Johnson Family of Norwich Vermont

The Johnson Family were numerously represented in the early history of the town. Of this family there were several branches. Captain Hezekiah Johnson was an original proprietor of the town and one of its earliest settlers. He settled on the north bank of the Pompanoosuc River near its mouth and fixed his residence where Mr. Richard Waterman now lives. Captain Johnson was born in Woburn, Massachusetts, May 12, 1724, but emigrated to Norwich from Mansfield, Connecticut. He married, at Mansfield, Dorothy Slafter, sister of Deacon John Slafter, January 25, 1750. He was in the fullest sense one of the “fathers of the town.” He was chosen selectman in 1765, ’67, ’68 and 78 and during the fifteen years following the settlement of Norwich held all the most important town offices. He was a member of a committee appointed by the town that laid out most of the earliest roads in town; was also one of the town committee of safety during the Revolutionary war. He gave to the town land for the old burial ground (about two acres), which lies opposite the place of his residence on the south bank of Pompanoosuc river, where his own and the remains of his family are buried, together with many of the early settlers of the northern portion of the town. He gave liberally to the endowment of Dartmouth College in 1770 (one hundred acres of land and also a contribution in money). He is described as a man of “sound judgment and benevolent disposition.”

Captain Johnson died Dec. 22, 1806, and Mrs. Johnson died April 24, 1811.

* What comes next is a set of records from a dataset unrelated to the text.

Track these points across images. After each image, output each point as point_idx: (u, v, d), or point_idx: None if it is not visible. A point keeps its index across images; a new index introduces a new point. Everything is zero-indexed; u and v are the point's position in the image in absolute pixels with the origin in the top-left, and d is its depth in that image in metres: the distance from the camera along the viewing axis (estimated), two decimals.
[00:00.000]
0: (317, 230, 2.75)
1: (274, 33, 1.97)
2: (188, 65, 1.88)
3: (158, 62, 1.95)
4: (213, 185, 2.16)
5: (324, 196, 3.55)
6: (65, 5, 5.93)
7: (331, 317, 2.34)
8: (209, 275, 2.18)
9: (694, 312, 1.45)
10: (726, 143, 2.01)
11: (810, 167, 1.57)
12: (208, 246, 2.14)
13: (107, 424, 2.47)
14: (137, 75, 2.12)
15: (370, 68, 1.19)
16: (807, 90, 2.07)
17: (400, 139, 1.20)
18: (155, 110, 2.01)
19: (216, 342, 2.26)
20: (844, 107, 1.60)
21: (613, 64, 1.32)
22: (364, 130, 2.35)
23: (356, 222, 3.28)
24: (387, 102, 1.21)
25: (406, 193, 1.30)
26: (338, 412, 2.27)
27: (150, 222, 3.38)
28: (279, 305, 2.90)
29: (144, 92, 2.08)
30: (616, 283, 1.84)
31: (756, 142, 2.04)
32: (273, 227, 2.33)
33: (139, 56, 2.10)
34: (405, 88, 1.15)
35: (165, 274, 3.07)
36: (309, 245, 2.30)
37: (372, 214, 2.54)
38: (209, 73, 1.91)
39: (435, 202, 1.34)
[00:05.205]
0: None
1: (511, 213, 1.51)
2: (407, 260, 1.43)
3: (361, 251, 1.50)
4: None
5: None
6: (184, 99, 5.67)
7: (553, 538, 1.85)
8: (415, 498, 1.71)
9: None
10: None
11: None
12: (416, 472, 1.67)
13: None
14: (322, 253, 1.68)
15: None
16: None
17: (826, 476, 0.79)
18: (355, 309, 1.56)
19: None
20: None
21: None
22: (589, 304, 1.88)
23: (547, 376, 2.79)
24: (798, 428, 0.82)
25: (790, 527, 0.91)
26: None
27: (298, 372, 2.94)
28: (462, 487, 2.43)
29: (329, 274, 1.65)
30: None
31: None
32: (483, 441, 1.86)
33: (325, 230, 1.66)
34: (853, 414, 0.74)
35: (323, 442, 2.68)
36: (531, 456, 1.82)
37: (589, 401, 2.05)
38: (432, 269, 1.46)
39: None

Samuel Slafter Johnson, son of Hezekiah Johnson, and the only one out of a family of six children who survived him, settled in Norwich, but removed late in life to the state of New York. He was twice married and raised a large family of children, all of whom were born in town.

Dorothy, daughter of Capt. Hezekiah Johnson, married Jeremiah Hedges in 1784 and settled in Norwich. One of their daughters, Lucinda Hedges, married Samuel A. Wright, Jr., in 1810. Another daughter, Leanthy, married Joseph Root, also of Norwich, whose descendants, it is believed, still live in town.

Mrs. Hedges died September 16, 1804.